The Lark SDK uses a consistent error model. Every error thrown by the SDK is a LarkError instance with a machine-readable code and a human-readable message.

Error structure

import { LarkDatabase, LarkError } from "@lark-sh/client";

const db = new LarkDatabase("my-project/my-database");
await db.connect({ anonymous: true });

try {
  await db.ref("admin/secret").set("hack");
} catch (error) {
  if (error instanceof LarkError) {
    console.log(error.code);    // "permission_denied"
    console.log(error.message); // "Permission denied at /admin/secret"
  }
}

Error codes

CodeDescription
permission_deniedSecurity rules rejected the operation. The authenticated user (or anonymous client) doesn’t have access to the requested path or operation.
invalid_dataThe data you tried to write is malformed. This includes invalid key characters, values that exceed size limits, or structurally invalid data.
not_foundThe requested path doesn’t exist. Returned by certain operations that expect existing data.
invalid_pathThe path string is malformed. Paths can’t contain ., #, $, [, or ] characters.
timeoutThe operation didn’t complete within the timeout window (30 seconds by default).

(Information)
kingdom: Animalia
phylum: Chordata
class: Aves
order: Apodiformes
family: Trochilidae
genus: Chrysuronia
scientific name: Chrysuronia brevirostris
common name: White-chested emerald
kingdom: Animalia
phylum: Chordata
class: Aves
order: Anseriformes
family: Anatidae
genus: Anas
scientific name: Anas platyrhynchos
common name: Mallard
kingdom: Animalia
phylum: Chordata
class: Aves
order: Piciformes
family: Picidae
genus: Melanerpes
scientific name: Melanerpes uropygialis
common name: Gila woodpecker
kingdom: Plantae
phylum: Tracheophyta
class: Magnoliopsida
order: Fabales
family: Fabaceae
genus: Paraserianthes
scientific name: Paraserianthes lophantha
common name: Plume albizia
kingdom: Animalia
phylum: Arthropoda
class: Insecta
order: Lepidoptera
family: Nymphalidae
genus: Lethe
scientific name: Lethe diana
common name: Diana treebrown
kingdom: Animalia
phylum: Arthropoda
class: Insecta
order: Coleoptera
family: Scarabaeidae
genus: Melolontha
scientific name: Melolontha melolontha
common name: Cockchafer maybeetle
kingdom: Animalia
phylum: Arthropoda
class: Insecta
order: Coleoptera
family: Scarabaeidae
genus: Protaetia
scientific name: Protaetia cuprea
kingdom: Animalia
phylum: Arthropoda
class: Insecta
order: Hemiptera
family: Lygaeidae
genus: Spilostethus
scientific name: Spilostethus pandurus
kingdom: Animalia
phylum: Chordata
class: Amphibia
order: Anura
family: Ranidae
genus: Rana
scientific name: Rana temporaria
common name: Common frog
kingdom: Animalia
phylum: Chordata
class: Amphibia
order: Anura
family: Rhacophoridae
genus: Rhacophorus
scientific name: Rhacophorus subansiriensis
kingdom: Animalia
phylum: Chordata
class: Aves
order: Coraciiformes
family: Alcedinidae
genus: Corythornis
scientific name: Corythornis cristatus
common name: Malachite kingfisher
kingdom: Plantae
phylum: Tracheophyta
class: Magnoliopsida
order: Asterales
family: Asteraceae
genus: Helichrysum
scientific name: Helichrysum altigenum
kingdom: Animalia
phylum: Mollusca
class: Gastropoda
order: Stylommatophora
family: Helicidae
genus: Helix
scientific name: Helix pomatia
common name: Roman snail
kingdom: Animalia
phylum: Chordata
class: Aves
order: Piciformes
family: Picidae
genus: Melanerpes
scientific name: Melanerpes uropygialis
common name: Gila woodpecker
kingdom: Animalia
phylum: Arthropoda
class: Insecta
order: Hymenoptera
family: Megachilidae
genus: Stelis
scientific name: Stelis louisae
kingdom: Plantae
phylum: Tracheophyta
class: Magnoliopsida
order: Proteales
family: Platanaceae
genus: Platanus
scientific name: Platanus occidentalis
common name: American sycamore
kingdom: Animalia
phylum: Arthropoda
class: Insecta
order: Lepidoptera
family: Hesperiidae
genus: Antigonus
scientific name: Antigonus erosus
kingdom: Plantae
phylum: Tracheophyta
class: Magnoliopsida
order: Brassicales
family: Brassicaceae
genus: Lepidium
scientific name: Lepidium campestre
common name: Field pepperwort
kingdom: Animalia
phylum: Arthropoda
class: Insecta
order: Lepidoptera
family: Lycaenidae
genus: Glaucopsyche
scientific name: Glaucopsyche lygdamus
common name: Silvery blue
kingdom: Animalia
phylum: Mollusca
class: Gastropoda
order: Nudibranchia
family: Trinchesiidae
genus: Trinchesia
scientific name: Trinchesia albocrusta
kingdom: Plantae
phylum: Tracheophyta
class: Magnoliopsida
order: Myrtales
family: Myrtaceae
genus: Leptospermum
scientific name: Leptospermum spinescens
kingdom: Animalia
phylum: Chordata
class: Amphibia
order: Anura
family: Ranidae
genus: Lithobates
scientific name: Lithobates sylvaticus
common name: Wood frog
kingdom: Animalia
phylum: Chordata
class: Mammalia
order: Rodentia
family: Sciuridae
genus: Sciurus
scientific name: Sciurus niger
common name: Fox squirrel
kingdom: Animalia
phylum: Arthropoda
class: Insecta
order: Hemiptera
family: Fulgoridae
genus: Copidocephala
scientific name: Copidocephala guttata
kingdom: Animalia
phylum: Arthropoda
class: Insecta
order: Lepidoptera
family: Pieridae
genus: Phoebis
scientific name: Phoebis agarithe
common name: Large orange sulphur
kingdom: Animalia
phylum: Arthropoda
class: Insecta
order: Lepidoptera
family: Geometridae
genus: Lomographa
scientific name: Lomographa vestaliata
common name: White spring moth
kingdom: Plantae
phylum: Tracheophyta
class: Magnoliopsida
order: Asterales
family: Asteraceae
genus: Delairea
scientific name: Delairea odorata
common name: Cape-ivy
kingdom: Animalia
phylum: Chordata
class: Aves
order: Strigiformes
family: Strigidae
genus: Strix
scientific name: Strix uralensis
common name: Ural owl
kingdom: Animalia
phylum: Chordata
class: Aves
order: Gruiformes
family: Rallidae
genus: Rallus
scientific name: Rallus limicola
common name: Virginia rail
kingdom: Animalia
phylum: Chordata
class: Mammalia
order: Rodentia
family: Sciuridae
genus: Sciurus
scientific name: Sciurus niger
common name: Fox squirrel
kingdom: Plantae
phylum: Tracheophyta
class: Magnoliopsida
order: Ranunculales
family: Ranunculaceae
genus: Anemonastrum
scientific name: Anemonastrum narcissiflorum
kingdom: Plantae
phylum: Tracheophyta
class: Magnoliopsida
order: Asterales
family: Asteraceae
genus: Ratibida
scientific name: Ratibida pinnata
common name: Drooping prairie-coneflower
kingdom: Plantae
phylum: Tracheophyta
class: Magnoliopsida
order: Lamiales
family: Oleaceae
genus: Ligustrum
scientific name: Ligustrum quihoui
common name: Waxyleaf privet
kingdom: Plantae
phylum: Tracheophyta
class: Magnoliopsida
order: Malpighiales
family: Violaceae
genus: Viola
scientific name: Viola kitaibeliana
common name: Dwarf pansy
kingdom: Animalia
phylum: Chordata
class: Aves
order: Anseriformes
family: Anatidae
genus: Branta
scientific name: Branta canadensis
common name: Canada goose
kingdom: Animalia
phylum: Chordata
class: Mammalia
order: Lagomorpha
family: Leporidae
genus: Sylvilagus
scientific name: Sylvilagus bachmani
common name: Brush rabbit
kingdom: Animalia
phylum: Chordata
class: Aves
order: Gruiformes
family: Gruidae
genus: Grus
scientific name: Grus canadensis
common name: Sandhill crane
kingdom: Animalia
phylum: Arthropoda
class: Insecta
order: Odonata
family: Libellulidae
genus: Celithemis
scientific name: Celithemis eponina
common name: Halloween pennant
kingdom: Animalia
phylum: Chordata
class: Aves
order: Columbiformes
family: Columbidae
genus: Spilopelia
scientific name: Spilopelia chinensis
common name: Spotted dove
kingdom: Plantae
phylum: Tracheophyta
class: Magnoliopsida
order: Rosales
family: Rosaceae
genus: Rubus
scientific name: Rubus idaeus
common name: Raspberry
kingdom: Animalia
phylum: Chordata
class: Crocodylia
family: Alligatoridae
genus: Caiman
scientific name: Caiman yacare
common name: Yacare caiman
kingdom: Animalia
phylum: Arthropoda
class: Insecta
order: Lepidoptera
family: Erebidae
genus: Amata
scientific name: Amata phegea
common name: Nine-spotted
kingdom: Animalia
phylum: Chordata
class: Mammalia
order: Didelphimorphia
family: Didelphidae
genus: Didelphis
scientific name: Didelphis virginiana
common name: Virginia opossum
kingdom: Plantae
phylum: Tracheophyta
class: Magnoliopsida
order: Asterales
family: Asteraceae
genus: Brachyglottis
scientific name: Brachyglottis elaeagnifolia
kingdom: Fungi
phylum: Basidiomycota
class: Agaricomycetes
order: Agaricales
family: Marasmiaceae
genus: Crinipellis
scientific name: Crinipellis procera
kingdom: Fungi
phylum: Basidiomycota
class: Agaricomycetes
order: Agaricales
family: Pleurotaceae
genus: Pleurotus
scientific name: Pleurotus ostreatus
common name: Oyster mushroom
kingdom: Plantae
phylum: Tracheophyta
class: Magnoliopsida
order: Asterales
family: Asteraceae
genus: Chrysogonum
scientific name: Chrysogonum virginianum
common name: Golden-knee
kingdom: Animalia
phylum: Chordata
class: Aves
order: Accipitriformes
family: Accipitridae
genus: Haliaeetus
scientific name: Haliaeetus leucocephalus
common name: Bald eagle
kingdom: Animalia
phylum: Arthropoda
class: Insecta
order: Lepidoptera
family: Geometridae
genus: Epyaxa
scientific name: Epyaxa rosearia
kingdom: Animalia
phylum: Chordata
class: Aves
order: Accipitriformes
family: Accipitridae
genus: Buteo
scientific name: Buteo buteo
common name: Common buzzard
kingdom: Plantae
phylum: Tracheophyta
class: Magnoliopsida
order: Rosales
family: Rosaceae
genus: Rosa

(Actions to take)
a) According to the text on Lark SDK errors, what is the default timeout window for an operation?
b) Using the text on Lark SDK errors, explain why the write to "admin/secret" in the code sample results in the code "permission_denied".
c) From the text on Lark SDK errors, extract the passage from "invalid_dataThe data you" to "or ] characters.".

(Solution list)
a) 30 seconds.

b) The client in the sample connects anonymously. The code "permission_denied" means that security rules rejected the operation because the authenticated user or anonymous client lacks access to the requested path or operation.

c)
invalid_dataThe data you tried to write is malformed. This includes invalid key characters, values that exceed size limits, or structurally invalid data.
not_foundThe requested path doesn’t exist. Returned by certain operations that expect existing data.
invalid_pathThe path string is malformed. Paths can’t contain ., #, $, [, or ] characters.